§ What to do
A single number is required: how many lines in the records below contain "linejoin".

§ Source information
○ ○ ○ ○ ○ ○ ○
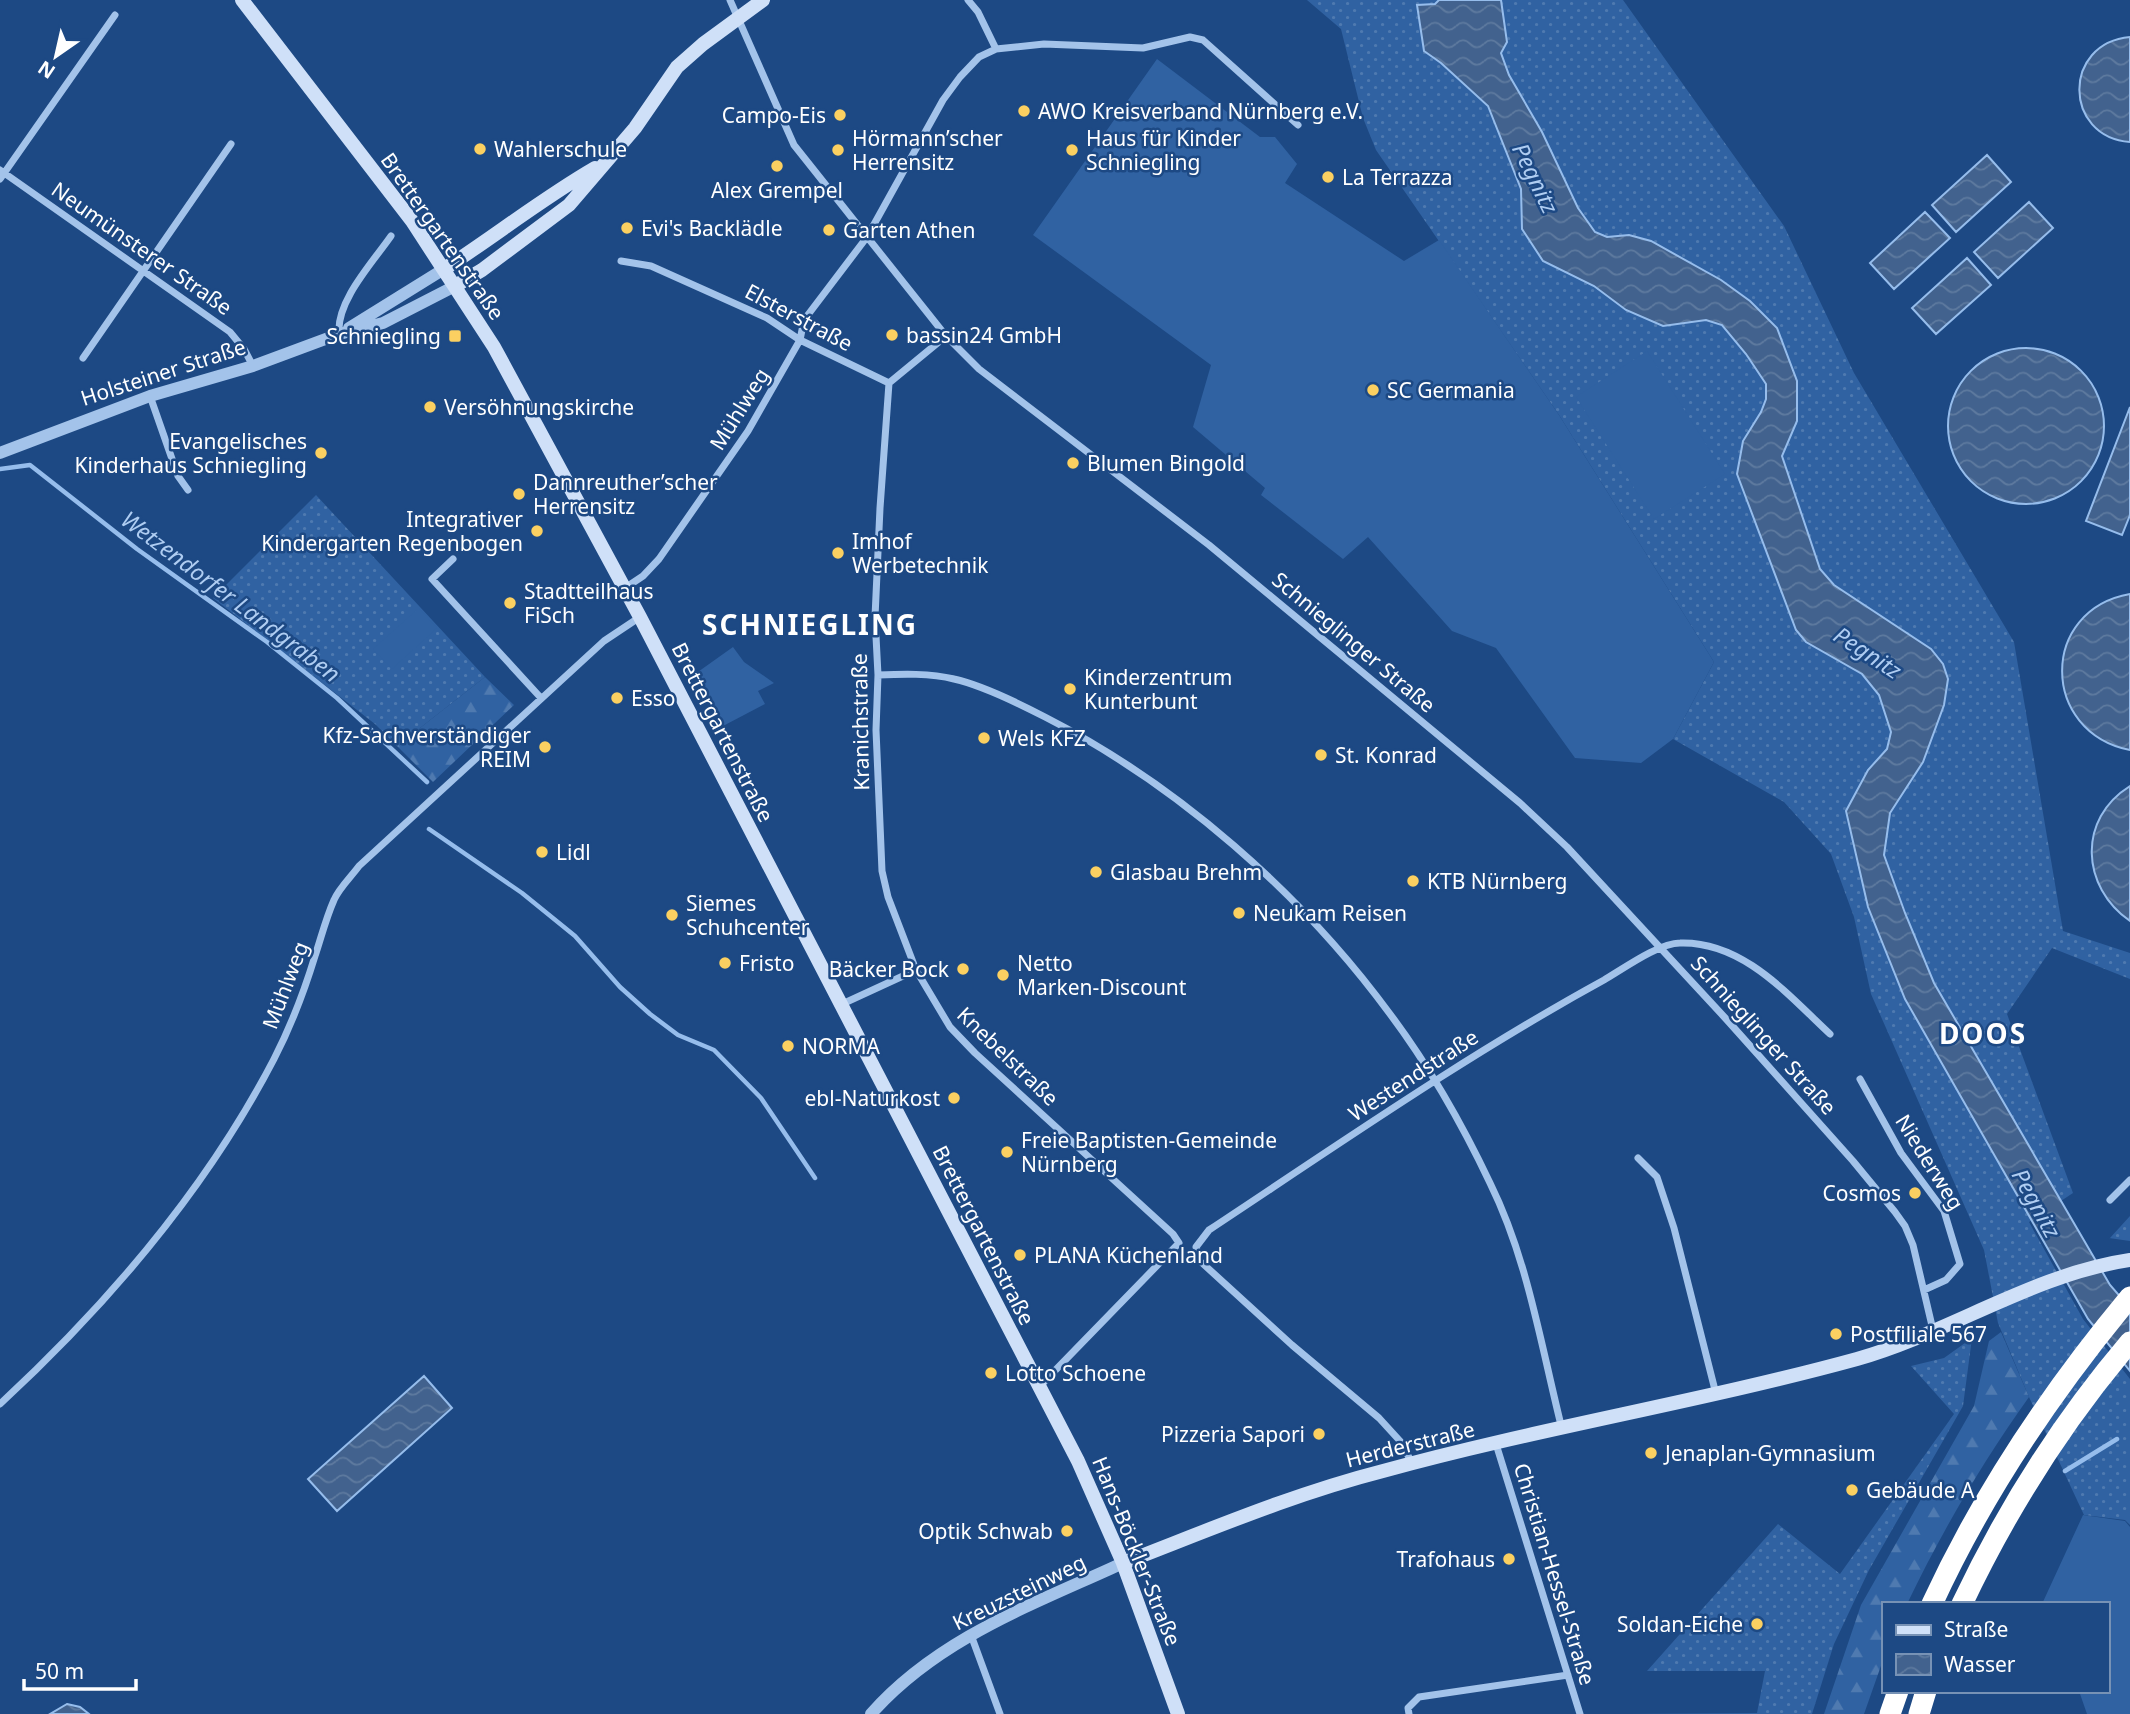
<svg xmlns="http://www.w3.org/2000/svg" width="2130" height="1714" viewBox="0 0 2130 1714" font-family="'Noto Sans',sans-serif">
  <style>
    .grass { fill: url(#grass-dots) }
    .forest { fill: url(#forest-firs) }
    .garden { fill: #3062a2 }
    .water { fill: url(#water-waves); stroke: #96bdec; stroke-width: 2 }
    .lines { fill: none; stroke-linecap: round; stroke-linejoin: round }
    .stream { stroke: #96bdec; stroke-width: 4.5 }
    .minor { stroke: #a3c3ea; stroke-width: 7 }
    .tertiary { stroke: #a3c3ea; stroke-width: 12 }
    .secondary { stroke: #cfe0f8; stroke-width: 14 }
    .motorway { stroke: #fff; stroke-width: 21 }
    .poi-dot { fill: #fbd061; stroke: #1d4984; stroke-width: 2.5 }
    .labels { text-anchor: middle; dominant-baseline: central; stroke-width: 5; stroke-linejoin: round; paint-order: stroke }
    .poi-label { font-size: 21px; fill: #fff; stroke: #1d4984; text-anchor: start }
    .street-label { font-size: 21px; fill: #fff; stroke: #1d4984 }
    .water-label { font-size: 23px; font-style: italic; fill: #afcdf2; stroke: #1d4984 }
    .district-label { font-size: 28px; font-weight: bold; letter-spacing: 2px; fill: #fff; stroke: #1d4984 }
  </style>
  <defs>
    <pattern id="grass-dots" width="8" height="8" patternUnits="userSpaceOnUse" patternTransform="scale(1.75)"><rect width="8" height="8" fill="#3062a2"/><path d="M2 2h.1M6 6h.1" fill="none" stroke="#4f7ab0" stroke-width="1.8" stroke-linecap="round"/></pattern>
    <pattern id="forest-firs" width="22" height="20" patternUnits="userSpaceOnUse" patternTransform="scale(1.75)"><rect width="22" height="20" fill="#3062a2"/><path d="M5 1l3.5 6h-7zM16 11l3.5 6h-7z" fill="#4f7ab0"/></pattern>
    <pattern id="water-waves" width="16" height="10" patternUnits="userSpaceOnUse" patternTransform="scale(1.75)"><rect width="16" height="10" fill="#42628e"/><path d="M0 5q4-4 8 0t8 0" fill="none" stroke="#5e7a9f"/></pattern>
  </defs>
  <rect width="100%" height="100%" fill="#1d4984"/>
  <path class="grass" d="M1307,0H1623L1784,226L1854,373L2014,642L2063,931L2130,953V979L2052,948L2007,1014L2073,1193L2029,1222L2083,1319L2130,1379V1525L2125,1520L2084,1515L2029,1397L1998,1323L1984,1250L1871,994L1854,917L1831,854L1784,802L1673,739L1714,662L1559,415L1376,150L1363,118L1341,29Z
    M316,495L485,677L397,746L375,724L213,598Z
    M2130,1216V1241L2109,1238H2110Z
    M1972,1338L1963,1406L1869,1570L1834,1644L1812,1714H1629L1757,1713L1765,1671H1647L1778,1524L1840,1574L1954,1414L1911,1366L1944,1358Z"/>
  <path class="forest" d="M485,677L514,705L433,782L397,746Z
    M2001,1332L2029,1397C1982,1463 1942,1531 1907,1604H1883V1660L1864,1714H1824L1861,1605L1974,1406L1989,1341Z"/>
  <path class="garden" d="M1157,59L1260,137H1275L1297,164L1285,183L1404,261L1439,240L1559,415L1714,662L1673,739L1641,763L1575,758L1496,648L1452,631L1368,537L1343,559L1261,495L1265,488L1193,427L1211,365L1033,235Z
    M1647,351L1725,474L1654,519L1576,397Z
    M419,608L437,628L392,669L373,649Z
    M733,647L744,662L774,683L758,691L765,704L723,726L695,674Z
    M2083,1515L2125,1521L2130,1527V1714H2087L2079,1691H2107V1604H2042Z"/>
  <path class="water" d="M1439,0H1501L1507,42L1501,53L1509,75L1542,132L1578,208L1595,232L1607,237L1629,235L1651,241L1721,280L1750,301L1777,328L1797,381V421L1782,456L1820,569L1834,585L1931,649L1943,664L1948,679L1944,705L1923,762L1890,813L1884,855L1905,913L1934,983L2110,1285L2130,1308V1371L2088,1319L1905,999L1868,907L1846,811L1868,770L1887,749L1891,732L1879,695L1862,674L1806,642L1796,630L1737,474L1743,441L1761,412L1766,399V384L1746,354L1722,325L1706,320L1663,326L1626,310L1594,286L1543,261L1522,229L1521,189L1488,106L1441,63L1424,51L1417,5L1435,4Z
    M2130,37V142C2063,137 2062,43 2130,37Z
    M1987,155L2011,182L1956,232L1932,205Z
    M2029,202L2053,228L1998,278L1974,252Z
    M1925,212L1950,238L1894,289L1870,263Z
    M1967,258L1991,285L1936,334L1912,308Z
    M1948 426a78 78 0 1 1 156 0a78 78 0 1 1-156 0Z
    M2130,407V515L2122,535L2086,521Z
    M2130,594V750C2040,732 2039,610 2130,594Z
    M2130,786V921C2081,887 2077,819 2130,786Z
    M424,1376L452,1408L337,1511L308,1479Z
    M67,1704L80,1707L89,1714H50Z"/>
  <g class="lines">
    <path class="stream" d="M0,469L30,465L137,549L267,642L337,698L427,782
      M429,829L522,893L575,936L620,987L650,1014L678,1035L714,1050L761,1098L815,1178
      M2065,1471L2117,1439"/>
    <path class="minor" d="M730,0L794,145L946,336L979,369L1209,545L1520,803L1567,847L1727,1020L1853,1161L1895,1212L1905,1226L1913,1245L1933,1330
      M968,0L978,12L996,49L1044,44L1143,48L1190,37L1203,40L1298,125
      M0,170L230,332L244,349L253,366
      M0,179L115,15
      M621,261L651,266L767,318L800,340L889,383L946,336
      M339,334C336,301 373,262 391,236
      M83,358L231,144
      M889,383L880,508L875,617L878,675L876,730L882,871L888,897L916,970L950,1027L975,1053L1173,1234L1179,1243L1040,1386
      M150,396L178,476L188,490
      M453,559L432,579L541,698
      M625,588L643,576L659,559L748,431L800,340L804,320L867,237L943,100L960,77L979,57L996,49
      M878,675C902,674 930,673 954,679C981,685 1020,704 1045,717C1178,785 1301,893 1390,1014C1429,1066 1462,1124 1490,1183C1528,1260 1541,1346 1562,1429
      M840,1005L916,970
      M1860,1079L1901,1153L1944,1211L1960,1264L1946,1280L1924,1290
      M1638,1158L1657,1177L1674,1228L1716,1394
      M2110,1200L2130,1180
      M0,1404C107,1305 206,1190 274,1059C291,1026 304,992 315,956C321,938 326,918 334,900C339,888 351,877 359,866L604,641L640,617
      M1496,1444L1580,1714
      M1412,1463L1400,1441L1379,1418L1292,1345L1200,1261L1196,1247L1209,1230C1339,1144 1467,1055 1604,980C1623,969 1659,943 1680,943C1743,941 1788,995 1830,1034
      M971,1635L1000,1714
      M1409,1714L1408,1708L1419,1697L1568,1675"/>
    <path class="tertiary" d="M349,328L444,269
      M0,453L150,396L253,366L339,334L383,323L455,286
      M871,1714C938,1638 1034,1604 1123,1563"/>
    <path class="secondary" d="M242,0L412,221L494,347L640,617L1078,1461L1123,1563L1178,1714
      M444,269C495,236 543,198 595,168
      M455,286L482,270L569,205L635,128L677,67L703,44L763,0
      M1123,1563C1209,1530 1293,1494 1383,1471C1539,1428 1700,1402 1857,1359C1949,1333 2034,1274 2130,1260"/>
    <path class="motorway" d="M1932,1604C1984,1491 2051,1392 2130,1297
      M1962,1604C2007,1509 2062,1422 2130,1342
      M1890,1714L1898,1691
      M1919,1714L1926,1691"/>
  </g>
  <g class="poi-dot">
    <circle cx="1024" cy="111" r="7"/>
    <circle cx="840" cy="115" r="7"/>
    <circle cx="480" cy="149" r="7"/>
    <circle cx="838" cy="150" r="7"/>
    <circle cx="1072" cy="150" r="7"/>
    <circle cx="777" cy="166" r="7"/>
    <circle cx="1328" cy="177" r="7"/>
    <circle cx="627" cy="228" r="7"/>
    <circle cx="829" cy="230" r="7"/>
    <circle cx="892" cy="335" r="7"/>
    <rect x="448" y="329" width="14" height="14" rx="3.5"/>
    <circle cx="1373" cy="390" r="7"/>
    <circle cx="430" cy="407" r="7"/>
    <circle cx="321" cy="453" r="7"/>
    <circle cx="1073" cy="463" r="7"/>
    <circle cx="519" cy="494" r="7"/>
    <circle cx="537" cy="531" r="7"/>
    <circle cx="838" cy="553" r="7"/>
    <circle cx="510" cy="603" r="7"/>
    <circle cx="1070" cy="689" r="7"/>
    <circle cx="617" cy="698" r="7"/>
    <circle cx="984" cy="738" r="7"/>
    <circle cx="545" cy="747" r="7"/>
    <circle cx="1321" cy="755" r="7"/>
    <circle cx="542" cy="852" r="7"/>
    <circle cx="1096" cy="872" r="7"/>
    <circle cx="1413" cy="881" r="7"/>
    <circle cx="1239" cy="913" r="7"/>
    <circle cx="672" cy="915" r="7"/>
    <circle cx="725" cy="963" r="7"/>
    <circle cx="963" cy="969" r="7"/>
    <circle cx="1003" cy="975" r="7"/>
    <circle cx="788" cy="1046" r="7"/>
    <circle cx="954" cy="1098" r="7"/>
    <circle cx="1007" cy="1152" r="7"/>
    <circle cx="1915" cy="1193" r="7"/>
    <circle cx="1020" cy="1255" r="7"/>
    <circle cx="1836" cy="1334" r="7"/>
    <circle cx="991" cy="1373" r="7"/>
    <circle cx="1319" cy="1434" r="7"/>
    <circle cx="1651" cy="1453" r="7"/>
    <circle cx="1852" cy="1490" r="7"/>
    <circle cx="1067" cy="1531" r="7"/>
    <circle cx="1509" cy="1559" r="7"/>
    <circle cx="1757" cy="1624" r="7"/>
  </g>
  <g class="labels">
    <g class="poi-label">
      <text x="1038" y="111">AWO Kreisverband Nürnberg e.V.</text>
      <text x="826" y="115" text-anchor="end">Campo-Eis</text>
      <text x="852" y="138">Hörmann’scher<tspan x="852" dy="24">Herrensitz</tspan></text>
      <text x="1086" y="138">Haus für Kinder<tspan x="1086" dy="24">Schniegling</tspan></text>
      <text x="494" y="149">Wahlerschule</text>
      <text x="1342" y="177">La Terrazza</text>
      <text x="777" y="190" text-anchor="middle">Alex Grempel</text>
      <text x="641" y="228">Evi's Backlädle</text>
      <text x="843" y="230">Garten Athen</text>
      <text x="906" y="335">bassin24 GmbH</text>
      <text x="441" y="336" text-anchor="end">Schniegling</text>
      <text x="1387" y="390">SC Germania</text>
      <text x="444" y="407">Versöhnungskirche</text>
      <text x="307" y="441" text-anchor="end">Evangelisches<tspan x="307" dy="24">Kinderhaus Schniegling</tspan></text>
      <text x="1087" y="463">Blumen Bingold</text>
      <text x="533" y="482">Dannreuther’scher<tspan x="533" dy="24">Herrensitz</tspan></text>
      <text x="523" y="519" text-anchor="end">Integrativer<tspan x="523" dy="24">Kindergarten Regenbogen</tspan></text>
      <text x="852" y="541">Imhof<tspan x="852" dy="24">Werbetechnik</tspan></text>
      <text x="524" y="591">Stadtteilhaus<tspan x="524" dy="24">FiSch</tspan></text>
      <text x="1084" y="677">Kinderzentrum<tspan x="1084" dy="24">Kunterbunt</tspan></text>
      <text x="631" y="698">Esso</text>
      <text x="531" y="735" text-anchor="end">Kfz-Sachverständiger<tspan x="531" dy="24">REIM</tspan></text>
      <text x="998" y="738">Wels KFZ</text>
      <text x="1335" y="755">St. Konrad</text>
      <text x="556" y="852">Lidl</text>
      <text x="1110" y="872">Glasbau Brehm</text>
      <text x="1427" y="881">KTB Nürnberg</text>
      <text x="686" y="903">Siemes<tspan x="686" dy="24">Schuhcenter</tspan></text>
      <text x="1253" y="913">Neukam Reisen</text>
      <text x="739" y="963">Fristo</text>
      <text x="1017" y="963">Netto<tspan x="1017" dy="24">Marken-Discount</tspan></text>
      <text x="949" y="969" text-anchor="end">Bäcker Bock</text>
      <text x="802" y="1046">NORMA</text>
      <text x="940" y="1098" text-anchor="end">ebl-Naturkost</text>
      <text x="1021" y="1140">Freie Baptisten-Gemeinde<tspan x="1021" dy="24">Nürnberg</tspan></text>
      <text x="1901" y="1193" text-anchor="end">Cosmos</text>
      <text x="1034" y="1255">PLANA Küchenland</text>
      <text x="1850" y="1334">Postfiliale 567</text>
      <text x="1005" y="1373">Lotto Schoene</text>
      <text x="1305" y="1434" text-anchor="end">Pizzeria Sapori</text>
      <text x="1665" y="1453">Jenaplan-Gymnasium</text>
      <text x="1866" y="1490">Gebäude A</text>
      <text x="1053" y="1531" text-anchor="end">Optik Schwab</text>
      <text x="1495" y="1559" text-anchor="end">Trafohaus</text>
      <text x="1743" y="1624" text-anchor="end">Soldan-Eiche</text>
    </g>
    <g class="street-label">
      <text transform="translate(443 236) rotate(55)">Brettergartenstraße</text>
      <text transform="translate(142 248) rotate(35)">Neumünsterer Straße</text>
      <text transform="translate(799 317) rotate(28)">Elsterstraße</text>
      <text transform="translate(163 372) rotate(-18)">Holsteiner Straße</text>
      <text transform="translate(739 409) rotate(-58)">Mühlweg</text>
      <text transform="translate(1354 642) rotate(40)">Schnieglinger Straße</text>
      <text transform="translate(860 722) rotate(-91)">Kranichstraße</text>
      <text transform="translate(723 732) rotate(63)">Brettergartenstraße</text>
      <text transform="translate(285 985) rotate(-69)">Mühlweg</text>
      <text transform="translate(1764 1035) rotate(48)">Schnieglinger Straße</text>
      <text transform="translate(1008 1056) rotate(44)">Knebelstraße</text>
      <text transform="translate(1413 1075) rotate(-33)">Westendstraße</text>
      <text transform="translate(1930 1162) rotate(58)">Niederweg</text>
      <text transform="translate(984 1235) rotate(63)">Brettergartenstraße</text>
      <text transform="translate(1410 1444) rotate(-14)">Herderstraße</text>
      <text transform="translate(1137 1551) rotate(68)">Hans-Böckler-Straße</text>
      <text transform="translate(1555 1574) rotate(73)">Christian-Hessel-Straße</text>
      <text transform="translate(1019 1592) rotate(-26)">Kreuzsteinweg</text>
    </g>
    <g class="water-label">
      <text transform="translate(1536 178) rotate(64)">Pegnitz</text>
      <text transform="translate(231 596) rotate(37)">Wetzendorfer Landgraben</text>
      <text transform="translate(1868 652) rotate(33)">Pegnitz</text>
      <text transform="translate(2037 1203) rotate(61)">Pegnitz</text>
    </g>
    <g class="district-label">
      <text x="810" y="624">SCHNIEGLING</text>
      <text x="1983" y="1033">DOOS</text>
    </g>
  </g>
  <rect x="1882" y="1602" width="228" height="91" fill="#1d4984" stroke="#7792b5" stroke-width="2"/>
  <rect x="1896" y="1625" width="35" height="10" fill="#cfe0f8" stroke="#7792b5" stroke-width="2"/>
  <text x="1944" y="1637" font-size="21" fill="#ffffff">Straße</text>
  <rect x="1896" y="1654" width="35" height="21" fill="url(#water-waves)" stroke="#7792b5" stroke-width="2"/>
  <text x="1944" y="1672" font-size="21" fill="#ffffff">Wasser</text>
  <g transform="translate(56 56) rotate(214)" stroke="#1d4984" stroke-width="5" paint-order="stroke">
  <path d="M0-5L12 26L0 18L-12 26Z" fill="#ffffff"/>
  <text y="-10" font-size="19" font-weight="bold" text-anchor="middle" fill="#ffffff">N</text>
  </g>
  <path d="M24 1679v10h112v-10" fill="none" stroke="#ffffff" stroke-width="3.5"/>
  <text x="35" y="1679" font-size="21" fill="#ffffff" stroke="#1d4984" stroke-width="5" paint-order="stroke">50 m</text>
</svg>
○ ○ ○ ○ ○ ○ ○
§ Output
2